Chris Antoniou has been a Distinguished Engineer at Biogen corporation for the last 13 years. He leads the Global Engineering Process Modeling Group focusing on process modeling and simulations, manufacturing analytics, development and implementation of new technologies and academia collaborations. Chris has more than 30 years of diversified experience in product and process development in cGMP manufacturing and is a Subject Matter Expert in both upstream and downstream processing. He has expertise in the design of small and large-scale manufacturing facilities including single use facilities for antibody production and gene therapy. Chris has a Bachelor’s and Master’s in Chemical Engineering from Manhattan College. He has a number of process and system design patents and numerous technical publications.

Rob has worked in multiple capacities in the chemical and pharmaceutical industries for more than 20 years. Rob currently leads the Global Process Analytics Center of Excellence since joining Biogen in 2015. The mission of the group is to deliver analytical capabilities for monitoring and controlling manufacturing processes. Capabilities the team supports include data systems, process condition monitoring, continued process verification, advanced process control, machine learning approaches, process modeling, knowledge management and process analytical technologies. He is currently leading efforts towards Industry 4.0 and Business Process Management. Prior to his current role, Rob spent 12 years at Merck (MSD) in various leadership capacities working on PAT, strategic initiatives and knowledge management. Rob started his career and spent 7 years at the Dow Chemical Company in the Central R&D division working in process analytics and molecular spectroscopy. Rob received a B.S. in Chemistry from the University of Massachusetts - Lowell and a Ph.D. in Analytical Chemistry from the University of Florida. Rob is a certified Inclusion Strategy Partner (KJGC), Transformational Change Agent (Conner Methodology) and Lean Six Sigma Black Belt (DFSS, DMAIC) who has numerous publications and invited presentations on Manufacturing Intelligence, PAT, Quality by Design, Strategy, Inclusion and Knowledge Management. He is very engaged in external industry activities serving on the Pharmaceutical Process Analytics Roundtable committee and the BPOG Technology Roadmap steering committee.

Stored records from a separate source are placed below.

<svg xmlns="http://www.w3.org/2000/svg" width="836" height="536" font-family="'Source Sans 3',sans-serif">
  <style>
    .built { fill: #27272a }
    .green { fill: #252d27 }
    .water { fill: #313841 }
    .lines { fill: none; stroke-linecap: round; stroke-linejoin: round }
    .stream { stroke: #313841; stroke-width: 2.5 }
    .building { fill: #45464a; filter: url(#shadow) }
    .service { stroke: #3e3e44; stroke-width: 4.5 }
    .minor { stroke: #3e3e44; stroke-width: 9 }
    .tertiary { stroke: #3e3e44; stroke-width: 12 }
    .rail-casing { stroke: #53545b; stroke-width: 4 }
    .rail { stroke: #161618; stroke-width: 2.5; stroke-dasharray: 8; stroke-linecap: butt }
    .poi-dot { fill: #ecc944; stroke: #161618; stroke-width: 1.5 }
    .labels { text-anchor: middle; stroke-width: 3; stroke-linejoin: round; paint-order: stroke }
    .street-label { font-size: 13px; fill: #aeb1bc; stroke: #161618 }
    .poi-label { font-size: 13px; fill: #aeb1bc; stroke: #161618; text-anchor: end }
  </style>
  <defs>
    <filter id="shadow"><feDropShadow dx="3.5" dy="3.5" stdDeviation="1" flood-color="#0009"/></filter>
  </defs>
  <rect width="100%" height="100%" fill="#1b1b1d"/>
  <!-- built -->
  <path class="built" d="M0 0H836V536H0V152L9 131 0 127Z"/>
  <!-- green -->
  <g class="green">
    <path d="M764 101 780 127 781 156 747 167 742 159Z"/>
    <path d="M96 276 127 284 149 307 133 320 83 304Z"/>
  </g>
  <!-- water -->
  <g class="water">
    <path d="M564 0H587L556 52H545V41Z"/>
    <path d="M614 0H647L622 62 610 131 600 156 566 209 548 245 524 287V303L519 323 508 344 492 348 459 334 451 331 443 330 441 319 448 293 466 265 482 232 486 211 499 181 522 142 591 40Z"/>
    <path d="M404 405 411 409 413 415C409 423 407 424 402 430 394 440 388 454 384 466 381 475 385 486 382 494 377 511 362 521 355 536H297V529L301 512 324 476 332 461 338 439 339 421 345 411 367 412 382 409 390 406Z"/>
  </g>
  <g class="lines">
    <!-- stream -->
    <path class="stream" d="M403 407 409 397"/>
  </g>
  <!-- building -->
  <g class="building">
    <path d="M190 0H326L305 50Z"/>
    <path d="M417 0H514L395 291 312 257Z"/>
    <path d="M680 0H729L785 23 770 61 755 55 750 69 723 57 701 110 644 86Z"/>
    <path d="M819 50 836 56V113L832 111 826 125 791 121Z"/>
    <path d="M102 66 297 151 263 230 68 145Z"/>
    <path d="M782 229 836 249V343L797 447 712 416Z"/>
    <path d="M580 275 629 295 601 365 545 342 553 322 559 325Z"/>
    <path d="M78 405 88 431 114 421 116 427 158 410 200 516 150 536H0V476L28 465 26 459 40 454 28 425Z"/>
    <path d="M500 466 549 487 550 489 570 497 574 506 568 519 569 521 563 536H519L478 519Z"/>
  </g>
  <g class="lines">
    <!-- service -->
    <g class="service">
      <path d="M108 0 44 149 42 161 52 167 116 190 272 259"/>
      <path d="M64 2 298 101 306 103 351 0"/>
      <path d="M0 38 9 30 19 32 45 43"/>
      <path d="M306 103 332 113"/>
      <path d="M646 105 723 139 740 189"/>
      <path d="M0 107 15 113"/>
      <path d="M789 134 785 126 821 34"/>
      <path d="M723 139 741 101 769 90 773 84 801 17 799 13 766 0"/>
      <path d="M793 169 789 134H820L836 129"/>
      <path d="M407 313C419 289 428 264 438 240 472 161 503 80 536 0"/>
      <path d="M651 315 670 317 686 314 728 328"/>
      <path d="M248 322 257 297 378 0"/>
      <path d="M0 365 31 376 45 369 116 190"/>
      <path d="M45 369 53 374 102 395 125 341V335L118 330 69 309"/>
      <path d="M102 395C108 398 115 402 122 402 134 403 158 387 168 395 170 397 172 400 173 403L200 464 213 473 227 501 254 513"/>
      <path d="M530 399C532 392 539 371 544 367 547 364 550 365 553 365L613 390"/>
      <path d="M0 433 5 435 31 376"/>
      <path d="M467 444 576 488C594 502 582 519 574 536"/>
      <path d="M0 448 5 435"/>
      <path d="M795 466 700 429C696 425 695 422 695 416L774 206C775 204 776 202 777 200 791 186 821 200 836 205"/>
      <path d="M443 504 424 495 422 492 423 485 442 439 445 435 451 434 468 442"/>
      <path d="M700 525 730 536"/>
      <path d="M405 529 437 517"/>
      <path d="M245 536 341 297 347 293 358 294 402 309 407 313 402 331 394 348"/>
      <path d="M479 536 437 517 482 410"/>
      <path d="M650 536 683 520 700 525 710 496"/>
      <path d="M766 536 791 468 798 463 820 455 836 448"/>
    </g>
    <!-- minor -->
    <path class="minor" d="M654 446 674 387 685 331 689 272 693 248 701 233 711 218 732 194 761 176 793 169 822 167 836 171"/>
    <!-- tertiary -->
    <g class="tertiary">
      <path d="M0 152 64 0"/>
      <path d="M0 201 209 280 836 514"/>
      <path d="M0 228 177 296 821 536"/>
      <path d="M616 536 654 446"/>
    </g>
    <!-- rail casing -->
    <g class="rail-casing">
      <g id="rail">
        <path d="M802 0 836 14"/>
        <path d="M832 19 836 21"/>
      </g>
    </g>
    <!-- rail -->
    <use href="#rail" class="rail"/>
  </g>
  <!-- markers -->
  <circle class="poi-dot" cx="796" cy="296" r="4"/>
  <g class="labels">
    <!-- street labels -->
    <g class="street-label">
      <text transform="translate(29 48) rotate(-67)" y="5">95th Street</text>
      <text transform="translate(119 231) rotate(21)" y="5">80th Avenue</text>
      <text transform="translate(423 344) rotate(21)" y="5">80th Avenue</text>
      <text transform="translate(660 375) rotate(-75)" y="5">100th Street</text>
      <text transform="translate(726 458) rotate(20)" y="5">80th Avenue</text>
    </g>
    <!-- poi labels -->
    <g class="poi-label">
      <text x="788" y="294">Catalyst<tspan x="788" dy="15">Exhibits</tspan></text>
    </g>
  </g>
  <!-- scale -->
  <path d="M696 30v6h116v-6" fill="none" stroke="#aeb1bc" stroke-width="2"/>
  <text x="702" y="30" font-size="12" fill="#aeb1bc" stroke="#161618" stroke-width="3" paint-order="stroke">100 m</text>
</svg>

Dr. Romero-Torres is a Senior Manager of Advanced Data Analytics at Biogen where she leads a team of mathematicians, statisticians and Advanced Process Control engineers. She has over 15 years of experience in the fielding of Process Analytical Technologies (PAT) and advanced manufacturing of bio-pharmaceuticals with a focus in the use of advanced sensors, advanced process control, data analytics, machine learning and operational excellence tools. She obtained a doctorate in pharmaceutical PAT from Purdue University in 2006 and has worked for companies such as Schering Plough, Wyeth, and Pfizer. In 2014, Dr. Romero-Torres founded Bio-Hyperplane LLC, a data analytics and consultation company. At Bio-Hyperplane LLC, Romero-Torres worked with a broad portfolio of industries including biopharma, automation software (semiconductors), data analytics software and instruments. Her personal mission is advancing pharmaceutical manufacturing processes to enhance plant operations and, more importantly, improving patients’ access to critical therapies.